L’organisation d’un atelier préparatoire de la saison épidémique de la méningite à l’intention des agents de santé qui a eu lieu à Bouaké, Korhogo dans ce mois de miser qui est une période favorable à la survenue des cas de méningite. Le pré-positionnement des médicaments intrants et surtout des antibiotiques dans les structures sanitaires du district de Tanda. La sensibilisation de la population sur les symptômes de la maladie et les mesures de prévention : L’activation du comité départemental de lutte contre les épidémies. L’envoi d’une mission multidisciplinaire composée d’épidémiologistes et d’infectiologues sur le terrain pour approfondir l’investigation

C’est le lieu pour moi d’inviter les populations à garder leur calme et se rendre dans le centre de santé le plus proche, en cas d’apparition des symptômes de la maladie. Il a invité, par ailleurs, les mères à faire vacciner leurs enfants. Les vaccins contre les méningites sont intégrés dans le Programme Élargi de Vaccination qui est gratuit », a-t-il conclu.

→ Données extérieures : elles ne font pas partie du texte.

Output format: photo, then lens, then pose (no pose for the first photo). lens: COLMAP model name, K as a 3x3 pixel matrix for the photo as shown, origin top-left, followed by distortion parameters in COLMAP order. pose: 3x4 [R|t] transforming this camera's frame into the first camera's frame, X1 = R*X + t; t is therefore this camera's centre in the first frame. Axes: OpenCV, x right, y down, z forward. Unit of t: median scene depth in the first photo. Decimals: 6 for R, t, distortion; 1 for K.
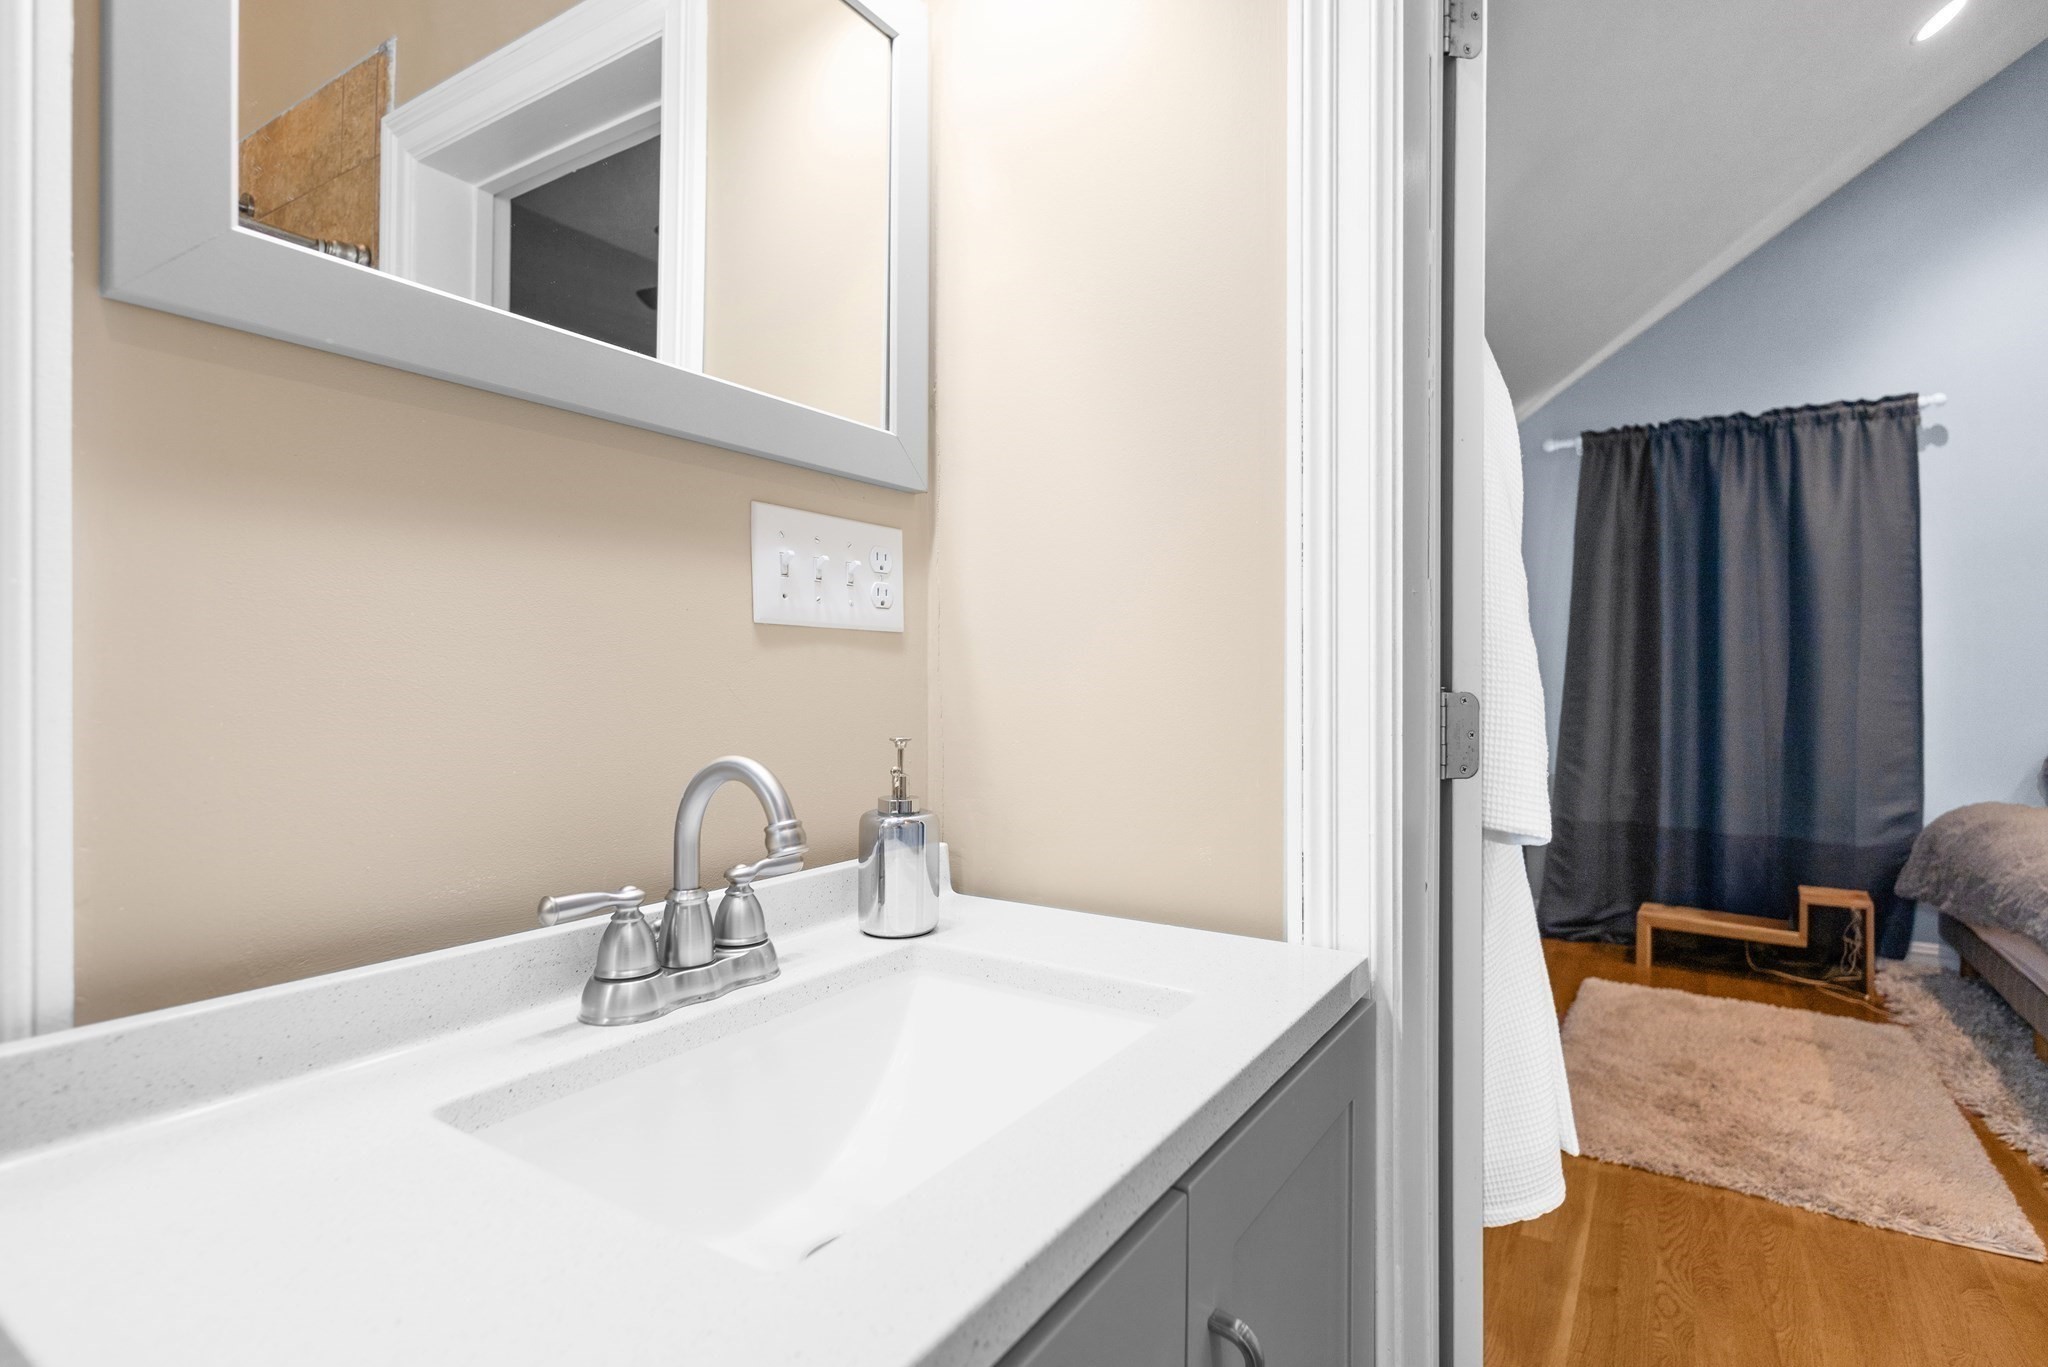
lens RADIAL K [[961.6, 0, 1034.5], [0, 961.6, 691.0], [0, 0, 1]] dist [0.005111, -0.000808]
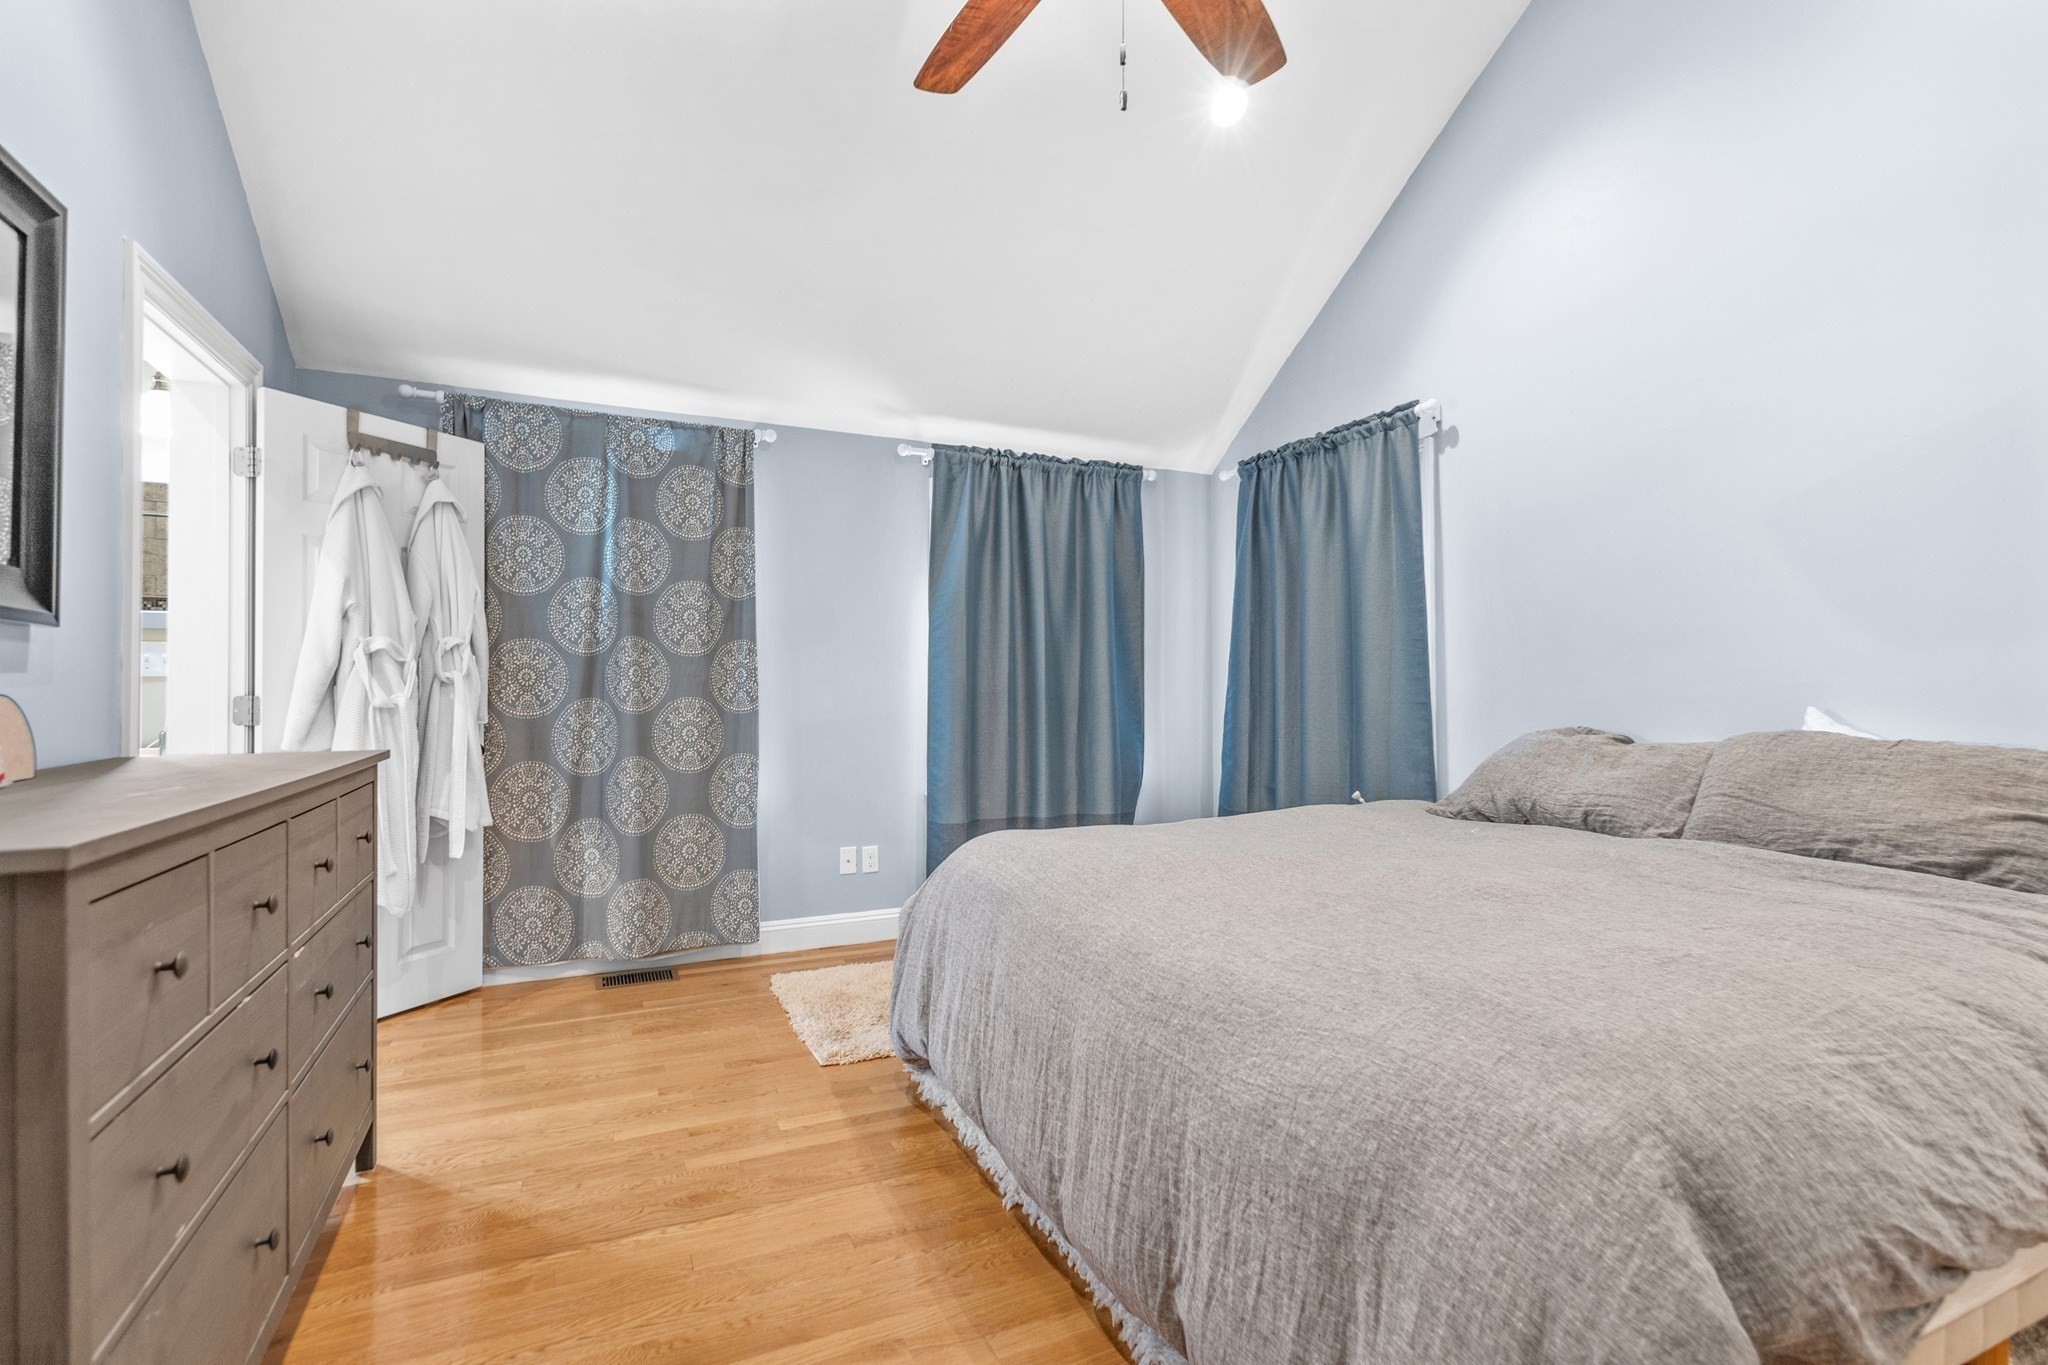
lens RADIAL K [[949.8, 0, 1028.8], [0, 949.8, 677.1], [0, 0, 1]] dist [0.007125, -0.002222]
pose [[0.832487, -0.008198, -0.553983, 1.138604], [0.001269, 0.999916, -0.012889, -0.002869], [0.554042, 0.010027, 0.832428, -0.064427]]
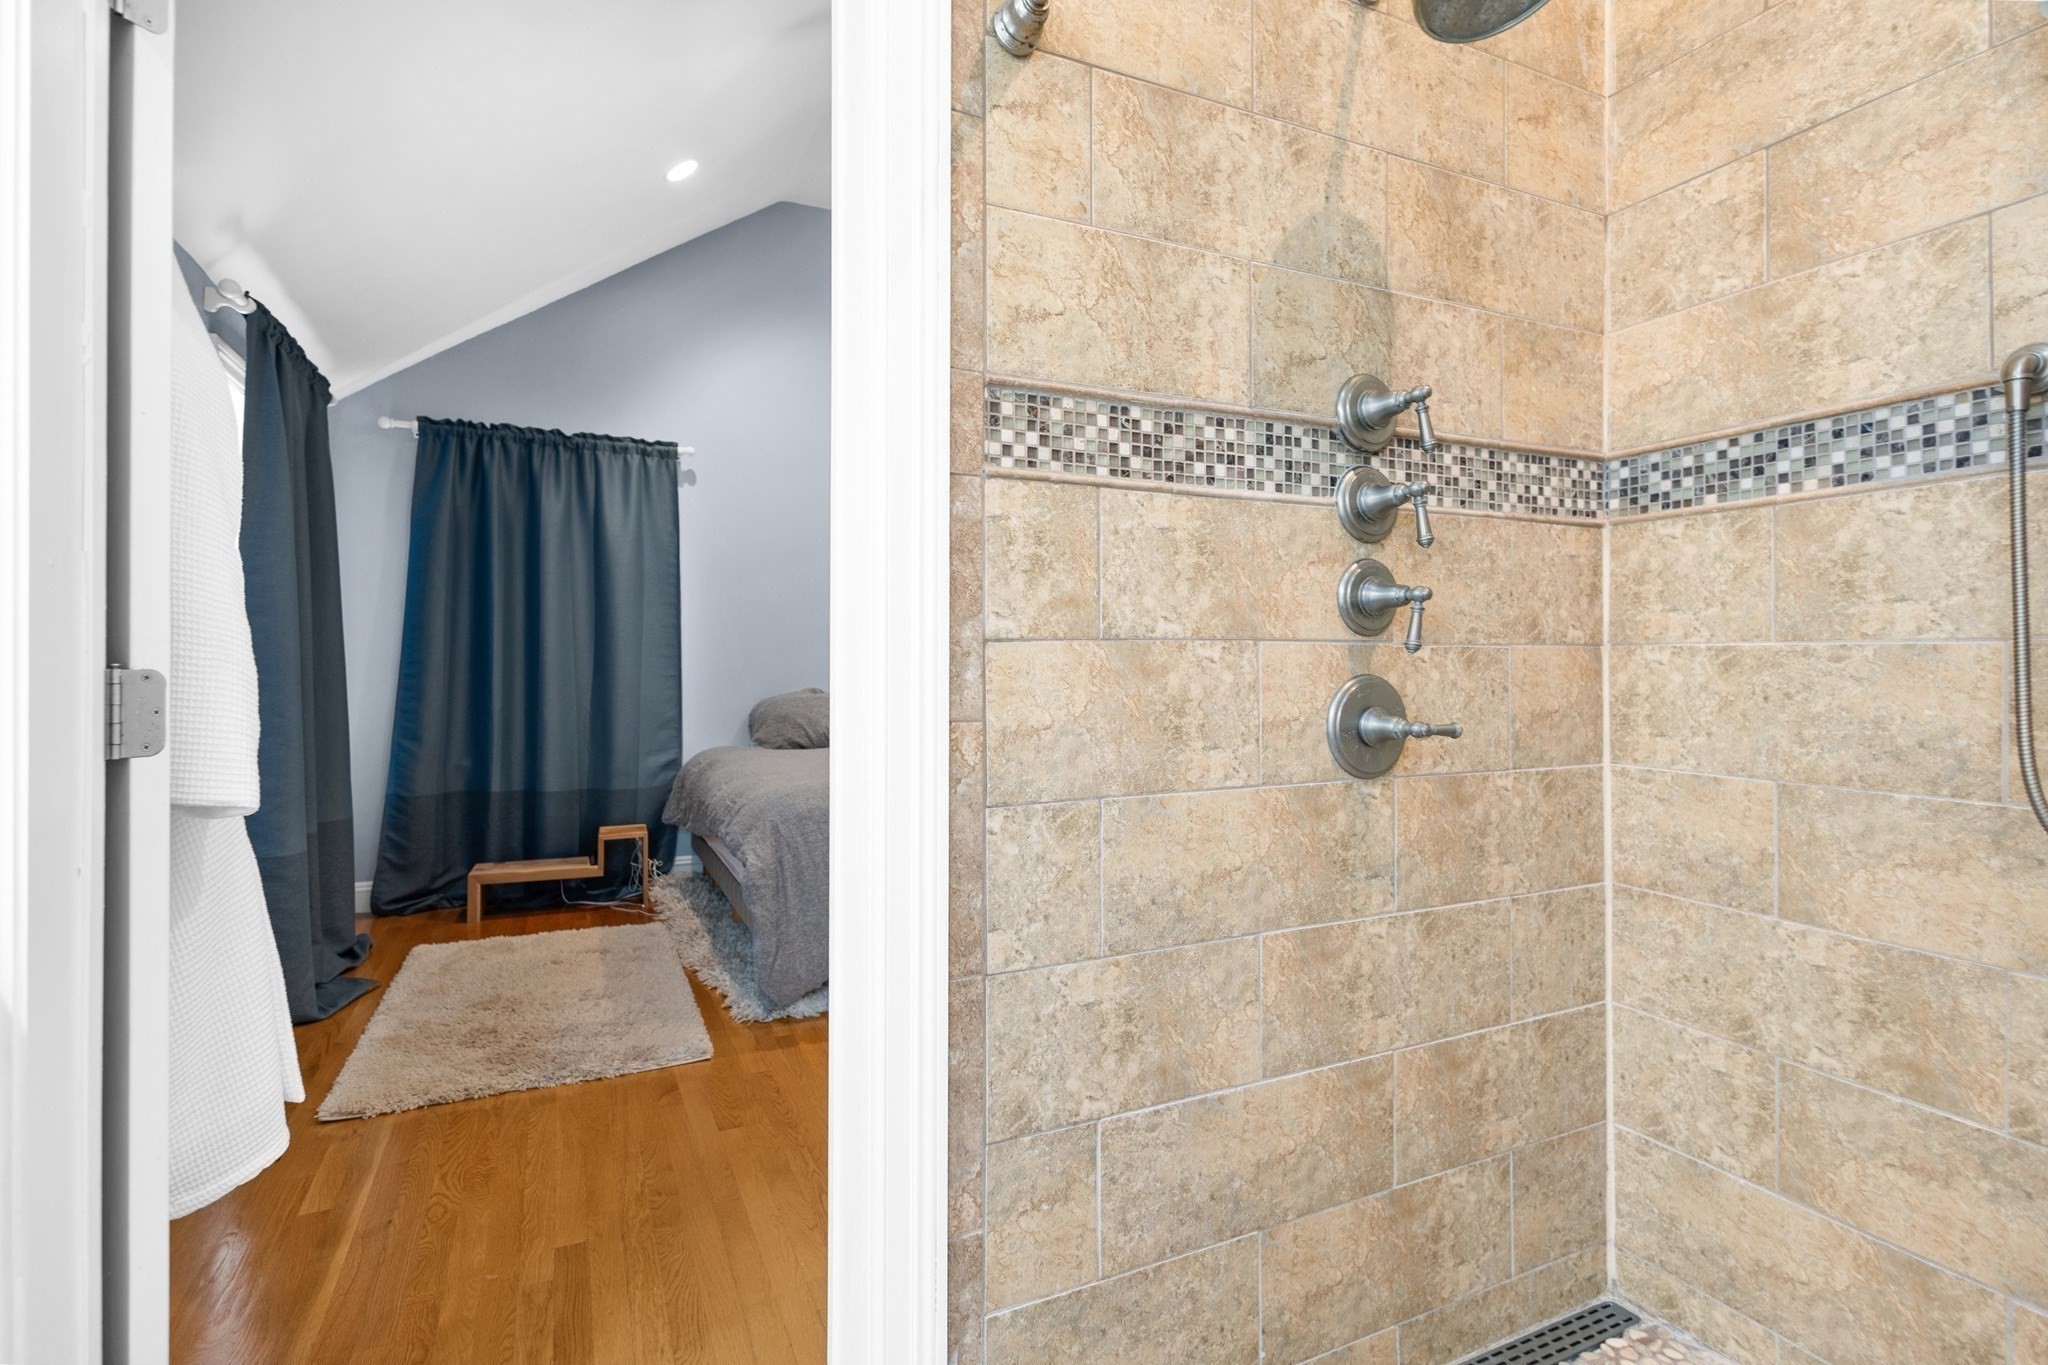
lens RADIAL K [[975.5, 0, 1034.1], [0, 975.5, 661.8], [0, 0, 1]] dist [0.009760, -0.000410]
pose [[0.522713, 0.000509, 0.852509, 0.025120], [0.005583, 0.999976, -0.004020, 0.000942], [-0.852491, 0.006861, 0.522697, -0.120596]]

Ce qu’il faut savoir sur la méningite

Selon les explications du directeur de l’INHP, la méningite est une maladie bactérienne, infectieuse, contagieuse, grave et mortelle. C’est une véritable urgence de santé publique, qui sévit surtout en Afrique sub-saharienne, dans la ceinture méningitique, située dans la moitié nord de la Côte d’Ivoire. Elle est due à quatre types de bactéries dont le méningocoque et le pneumocoque. Elle est transmise par contact à partir des gouttelettes de salive et des mucosités naso-pharyngées et se manifeste par la fièvre, des maux de tête, ou une raideur de la nuque chez les enfants et les adultes, des convulsions ou un bombement de la fontanelle chez les nourrissons.

La confirmation du diagnostic est faite au laboratoire après analyse du liquide céphalorachidien. Les facteurs favorisant la transmission de cette maladie sont la promiscuité (surpopulation des habitations, regroupement des populations, funérailles, mariages, marchés, etc.) et les facteurs climatiques : (sécheresse, harmattan).